Customer Service at All-time Low, Research Claims

Three-quarters of UK consumers believe customer service standards are at an all-time low and more than half have been driven to complain in the last year, research has found.

According to research by the Henley Business School, two-thirds of customers believe retailers, leisure providers and service firms in the UK are “arrogant, make no effort to understand their customers and fail to supply against customer demand”.

The survey of 200 customers and customer service professionals found that more than half of respondents felt businesses should be fined for consistently providing poor service.

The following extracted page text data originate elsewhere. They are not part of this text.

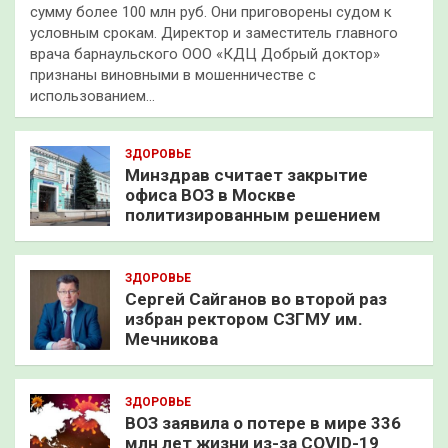
сумму более 100 млн руб. Они приговорены судом к
условным срокам. Директор и заместитель главного
врача барнаульского ООО «КДЦ Добрый доктор»
признаны виновными в мошенничестве с
использованием…
ЗДОРОВЬЕ
Минздрав считает закрытие
офиса ВОЗ в Москве
политизированным решением
ЗДОРОВЬЕ
Сергей Сайганов во второй раз
избран ректором СЗГМУ им.
Мечникова
ЗДОРОВЬЕ
ВОЗ заявила о потере в мире 336
млн лет жизни из-за COVID-19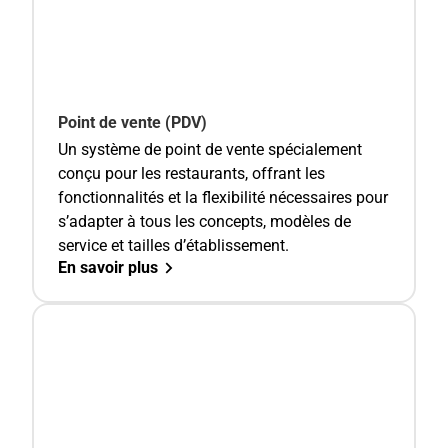
Point de vente (PDV)
Un système de point de vente spécialement
conçu pour les restaurants, offrant les
fonctionnalités et la flexibilité nécessaires pour
s’adapter à tous les concepts, modèles de
service et tailles d’établissement.
En savoir plus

The report’s authors noted that economic stress was contributing to customer dissatisfaction, but was not the main cause. Instead, they said, people are “simply demanding better quality” and widespread use of social media was making comparison between businesses easier and complaints about them more visible. People were also turning to independent online reviews to help with buying decisions, they said.

Customer service expert Derek Bishop of The Culture Consultancy agreed that standards had fallen in some areas as businesses cut costs to survive. “But our demands are also increasing at a very fast rate and some of that is driven by the very fast pace of life now,” he said. “We want things now and we want them right. The internet is also fuelling the ongoing increase in demand and pace of expectation.

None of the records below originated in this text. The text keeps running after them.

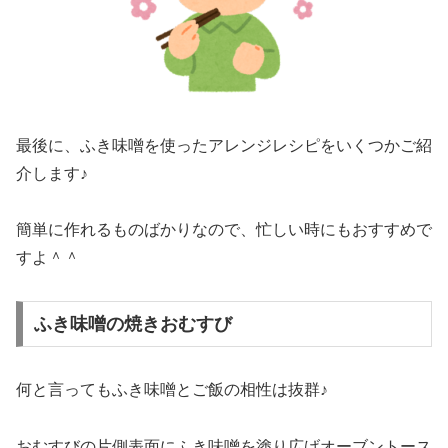
最後に、ふき味噌を使ったアレンジレシピをいくつかご紹
介します♪
簡単に作れるものばかりなので、忙しい時にもおすすめで
すよ＾＾
ふき味噌の焼きおむすび
何と言ってもふき味噌とご飯の相性は抜群♪
おむすびの片側表面にふき味噌を塗り広げオーブントース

“Small businesses have the pressure of having to run on small budgets,” he added. “But I would say listen to what your customers’ needs, wants and expectations are and then deliver on them. And don’t put everybody in the same bag ― a one-size-fits-all approach doesn’t work.”

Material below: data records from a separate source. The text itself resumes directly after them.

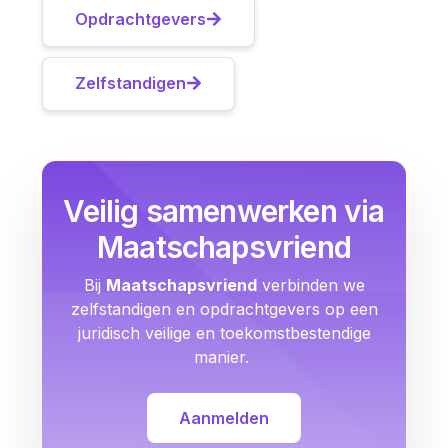
Opdrachtgevers
Zelfstandigen
Veilig samenwerken via
Maatschapsvriend
Bij
Maatschapsvriend
verbinden we
zelfstandigen en opdrachtgevers op een
juridisch veilige en toekomstbestendige
manier.
Aanmelden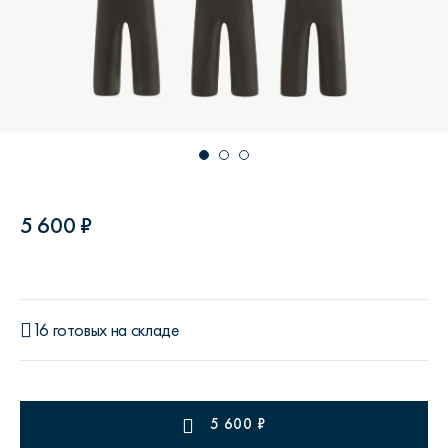
5 600 ₽
16 готовых на складе
5 600
₽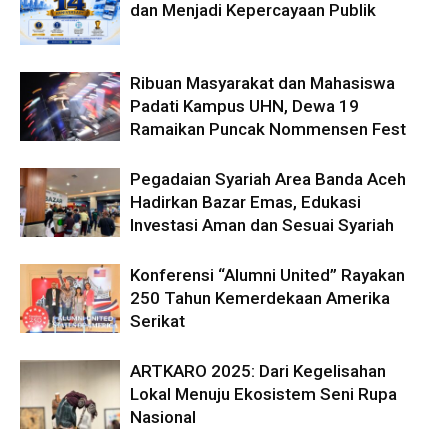
dan Menjadi Kepercayaan Publik
Ribuan Masyarakat dan Mahasiswa
Padati Kampus UHN, Dewa 19
Ramaikan Puncak Nommensen Fest
Pegadaian Syariah Area Banda Aceh
Hadirkan Bazar Emas, Edukasi
Investasi Aman dan Sesuai Syariah
Konferensi “Alumni United” Rayakan
250 Tahun Kemerdekaan Amerika
Serikat
ARTKARO 2025: Dari Kegelisahan
Lokal Menuju Ekosistem Seni Rupa
Nasional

Award-winning online retailer Sharon Lowe of The Pure Emporia disagreed that service standards had fallen. “There are many businesses offering great customer service,” she said. “But I do think customers are expecting more ― they’re looking for cheaper prices and they can look around and buy from someone else at the click of a button.

Commenting on what small businesses should offer by way of service, Lowe said: “Politeness ― you don’t always get that. And people are expecting discounts ― that will get them through the door, but it won’t necessarily keep them there.

“Also at Christmas people are so stressed that if you can take a small amount of that away from them, they’re genuinely quite grateful,” she added. “It’s just about making life easier for customers.”